(Stored records)
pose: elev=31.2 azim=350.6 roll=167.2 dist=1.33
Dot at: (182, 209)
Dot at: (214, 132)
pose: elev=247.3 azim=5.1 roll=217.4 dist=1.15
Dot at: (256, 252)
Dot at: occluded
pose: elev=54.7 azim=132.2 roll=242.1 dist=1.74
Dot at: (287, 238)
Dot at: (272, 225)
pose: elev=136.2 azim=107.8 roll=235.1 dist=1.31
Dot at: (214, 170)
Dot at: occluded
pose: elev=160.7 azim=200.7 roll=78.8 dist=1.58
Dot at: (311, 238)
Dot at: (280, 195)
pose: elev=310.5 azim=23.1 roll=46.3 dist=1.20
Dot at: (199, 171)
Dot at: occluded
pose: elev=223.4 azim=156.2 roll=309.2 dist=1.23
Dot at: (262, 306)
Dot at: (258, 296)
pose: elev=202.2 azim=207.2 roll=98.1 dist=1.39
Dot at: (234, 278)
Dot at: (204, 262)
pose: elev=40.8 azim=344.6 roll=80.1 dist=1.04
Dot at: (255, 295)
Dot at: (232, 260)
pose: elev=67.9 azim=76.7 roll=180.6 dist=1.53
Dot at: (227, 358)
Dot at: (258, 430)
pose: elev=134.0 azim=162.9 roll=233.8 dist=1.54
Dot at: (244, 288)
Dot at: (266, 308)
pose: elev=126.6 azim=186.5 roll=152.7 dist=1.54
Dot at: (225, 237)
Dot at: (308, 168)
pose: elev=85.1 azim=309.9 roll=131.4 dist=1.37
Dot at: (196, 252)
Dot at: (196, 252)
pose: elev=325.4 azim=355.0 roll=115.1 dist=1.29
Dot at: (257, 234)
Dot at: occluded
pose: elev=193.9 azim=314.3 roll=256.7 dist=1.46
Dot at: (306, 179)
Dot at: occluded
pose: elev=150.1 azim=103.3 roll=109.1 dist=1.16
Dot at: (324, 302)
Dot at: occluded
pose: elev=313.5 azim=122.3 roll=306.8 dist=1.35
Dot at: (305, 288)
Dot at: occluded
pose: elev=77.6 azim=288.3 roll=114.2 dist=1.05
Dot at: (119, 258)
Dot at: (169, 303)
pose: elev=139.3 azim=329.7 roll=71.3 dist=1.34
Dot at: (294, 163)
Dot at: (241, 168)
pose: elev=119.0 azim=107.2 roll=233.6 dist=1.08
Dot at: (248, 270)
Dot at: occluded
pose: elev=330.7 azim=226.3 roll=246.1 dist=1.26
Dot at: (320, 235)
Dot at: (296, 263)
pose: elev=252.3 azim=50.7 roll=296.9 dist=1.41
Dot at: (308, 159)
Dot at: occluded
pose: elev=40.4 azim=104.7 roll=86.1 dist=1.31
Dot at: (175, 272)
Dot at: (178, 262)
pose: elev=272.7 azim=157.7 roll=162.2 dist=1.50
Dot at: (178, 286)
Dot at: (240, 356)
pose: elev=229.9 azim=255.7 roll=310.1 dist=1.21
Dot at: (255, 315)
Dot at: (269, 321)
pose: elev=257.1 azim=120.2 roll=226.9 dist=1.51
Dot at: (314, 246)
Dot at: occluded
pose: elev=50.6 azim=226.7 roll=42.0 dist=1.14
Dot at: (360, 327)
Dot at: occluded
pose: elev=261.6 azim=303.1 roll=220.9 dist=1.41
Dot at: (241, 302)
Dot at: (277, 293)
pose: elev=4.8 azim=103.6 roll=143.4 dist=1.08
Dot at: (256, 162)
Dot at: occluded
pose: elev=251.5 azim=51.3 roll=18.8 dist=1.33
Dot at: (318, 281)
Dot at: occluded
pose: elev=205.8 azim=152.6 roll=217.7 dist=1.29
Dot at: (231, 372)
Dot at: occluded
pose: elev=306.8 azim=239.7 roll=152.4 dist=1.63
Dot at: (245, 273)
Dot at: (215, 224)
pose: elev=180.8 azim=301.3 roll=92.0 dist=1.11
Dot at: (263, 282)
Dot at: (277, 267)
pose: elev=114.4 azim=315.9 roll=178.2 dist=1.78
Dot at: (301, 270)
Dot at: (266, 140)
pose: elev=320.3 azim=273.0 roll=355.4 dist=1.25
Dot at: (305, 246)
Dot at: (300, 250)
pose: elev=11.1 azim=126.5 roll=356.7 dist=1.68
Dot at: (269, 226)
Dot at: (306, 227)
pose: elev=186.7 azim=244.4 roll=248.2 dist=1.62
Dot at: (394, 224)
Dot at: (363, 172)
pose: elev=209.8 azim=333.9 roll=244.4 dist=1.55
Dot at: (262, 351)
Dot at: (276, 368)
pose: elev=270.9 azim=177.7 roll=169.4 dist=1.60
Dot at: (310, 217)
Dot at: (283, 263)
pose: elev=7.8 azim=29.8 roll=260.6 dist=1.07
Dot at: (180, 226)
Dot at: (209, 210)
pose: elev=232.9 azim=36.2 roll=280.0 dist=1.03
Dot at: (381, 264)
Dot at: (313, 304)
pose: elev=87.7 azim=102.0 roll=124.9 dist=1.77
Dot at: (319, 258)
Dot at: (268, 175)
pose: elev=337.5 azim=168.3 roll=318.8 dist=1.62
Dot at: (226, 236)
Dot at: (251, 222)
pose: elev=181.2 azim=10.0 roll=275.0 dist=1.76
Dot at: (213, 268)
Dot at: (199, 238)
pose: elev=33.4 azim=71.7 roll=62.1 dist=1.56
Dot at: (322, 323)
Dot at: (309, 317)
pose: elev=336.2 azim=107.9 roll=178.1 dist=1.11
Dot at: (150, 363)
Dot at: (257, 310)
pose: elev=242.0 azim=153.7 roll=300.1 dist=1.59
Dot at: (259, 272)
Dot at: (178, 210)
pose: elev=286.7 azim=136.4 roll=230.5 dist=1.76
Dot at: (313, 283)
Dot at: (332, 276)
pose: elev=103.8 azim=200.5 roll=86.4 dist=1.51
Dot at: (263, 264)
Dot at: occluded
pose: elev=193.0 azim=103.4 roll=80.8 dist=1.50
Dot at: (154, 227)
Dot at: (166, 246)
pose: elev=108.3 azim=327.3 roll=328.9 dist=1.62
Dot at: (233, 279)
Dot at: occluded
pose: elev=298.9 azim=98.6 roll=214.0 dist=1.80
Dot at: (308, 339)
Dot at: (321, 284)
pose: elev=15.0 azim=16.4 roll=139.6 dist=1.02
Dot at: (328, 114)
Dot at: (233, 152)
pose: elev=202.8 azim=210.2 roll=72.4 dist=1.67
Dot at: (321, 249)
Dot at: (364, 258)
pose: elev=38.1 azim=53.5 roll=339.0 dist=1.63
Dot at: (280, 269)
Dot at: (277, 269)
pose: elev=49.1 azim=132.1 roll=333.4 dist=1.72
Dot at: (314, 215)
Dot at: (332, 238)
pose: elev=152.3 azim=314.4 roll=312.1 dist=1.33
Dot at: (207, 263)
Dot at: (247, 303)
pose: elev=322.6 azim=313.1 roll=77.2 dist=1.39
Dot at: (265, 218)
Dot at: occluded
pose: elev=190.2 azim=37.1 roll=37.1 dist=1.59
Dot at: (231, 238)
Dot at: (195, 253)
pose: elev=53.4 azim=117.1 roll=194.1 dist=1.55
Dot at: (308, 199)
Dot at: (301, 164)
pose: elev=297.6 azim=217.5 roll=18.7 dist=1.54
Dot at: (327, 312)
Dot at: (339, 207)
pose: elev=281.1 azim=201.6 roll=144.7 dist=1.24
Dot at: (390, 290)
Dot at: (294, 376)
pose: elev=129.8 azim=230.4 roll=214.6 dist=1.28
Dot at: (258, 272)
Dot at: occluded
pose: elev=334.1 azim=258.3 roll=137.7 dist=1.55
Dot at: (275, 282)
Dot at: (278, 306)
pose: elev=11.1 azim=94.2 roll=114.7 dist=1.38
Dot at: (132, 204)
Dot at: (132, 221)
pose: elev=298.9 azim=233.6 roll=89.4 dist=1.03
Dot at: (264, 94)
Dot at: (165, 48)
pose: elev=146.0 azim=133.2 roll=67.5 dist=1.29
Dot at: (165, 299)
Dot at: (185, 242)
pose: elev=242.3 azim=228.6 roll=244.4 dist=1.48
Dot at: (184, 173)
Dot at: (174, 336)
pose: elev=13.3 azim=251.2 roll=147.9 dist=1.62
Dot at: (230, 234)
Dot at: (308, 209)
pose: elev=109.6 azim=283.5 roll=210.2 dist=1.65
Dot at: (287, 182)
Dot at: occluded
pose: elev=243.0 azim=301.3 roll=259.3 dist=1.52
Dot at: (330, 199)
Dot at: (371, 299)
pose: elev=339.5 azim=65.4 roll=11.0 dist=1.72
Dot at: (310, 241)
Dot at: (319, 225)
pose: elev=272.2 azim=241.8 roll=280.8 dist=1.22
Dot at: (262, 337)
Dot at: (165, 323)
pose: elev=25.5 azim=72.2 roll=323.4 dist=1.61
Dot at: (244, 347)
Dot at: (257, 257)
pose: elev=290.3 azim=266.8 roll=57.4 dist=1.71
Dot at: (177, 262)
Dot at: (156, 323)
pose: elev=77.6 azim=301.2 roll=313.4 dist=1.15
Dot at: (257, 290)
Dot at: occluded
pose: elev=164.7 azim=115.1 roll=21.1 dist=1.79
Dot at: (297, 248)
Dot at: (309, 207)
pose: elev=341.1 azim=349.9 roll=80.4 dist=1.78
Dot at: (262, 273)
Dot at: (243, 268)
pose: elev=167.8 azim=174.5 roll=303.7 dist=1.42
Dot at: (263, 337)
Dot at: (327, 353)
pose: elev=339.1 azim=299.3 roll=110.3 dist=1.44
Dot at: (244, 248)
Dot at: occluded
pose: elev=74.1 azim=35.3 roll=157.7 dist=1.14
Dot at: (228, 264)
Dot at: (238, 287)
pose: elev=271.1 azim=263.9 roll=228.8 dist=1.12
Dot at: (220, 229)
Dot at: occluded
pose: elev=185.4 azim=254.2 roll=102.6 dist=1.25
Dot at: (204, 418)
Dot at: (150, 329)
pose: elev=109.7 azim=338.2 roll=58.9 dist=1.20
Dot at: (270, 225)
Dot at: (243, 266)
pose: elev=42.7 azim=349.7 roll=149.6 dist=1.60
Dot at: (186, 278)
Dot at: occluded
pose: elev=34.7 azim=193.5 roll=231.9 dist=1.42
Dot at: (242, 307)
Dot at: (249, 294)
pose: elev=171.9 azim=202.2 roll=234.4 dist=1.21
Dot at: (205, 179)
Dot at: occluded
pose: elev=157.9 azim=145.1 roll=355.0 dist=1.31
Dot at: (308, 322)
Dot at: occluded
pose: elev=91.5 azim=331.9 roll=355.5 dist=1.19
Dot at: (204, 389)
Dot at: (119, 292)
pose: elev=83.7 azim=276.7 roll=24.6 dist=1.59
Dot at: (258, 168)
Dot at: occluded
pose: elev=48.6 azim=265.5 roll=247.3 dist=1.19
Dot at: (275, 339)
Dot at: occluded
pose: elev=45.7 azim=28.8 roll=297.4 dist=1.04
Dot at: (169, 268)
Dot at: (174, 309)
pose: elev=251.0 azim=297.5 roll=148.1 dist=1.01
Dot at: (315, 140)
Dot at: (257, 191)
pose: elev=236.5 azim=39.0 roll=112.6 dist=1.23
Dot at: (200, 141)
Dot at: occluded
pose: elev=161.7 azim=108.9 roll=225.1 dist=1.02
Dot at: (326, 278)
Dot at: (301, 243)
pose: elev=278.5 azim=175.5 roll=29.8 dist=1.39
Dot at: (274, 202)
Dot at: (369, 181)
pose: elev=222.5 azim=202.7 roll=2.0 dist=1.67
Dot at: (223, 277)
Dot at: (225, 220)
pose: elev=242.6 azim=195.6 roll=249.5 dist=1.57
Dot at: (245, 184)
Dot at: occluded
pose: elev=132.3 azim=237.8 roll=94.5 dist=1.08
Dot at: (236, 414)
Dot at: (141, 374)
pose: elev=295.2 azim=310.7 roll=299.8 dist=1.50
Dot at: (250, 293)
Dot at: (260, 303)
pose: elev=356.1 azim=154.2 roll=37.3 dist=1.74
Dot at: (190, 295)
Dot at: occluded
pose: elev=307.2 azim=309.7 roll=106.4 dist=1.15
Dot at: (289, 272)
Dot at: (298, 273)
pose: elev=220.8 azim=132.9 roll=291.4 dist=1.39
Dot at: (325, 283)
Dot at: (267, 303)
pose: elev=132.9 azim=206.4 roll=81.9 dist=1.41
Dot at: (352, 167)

## Written problem
Copy the data word for word, from its first line down to and including the line containing "Dot at: (280, 195)".

## Final answer
pose: elev=31.2 azim=350.6 roll=167.2 dist=1.33
Dot at: (182, 209)
Dot at: (214, 132)
pose: elev=247.3 azim=5.1 roll=217.4 dist=1.15
Dot at: (256, 252)
Dot at: occluded
pose: elev=54.7 azim=132.2 roll=242.1 dist=1.74
Dot at: (287, 238)
Dot at: (272, 225)
pose: elev=136.2 azim=107.8 roll=235.1 dist=1.31
Dot at: (214, 170)
Dot at: occluded
pose: elev=160.7 azim=200.7 roll=78.8 dist=1.58
Dot at: (311, 238)
Dot at: (280, 195)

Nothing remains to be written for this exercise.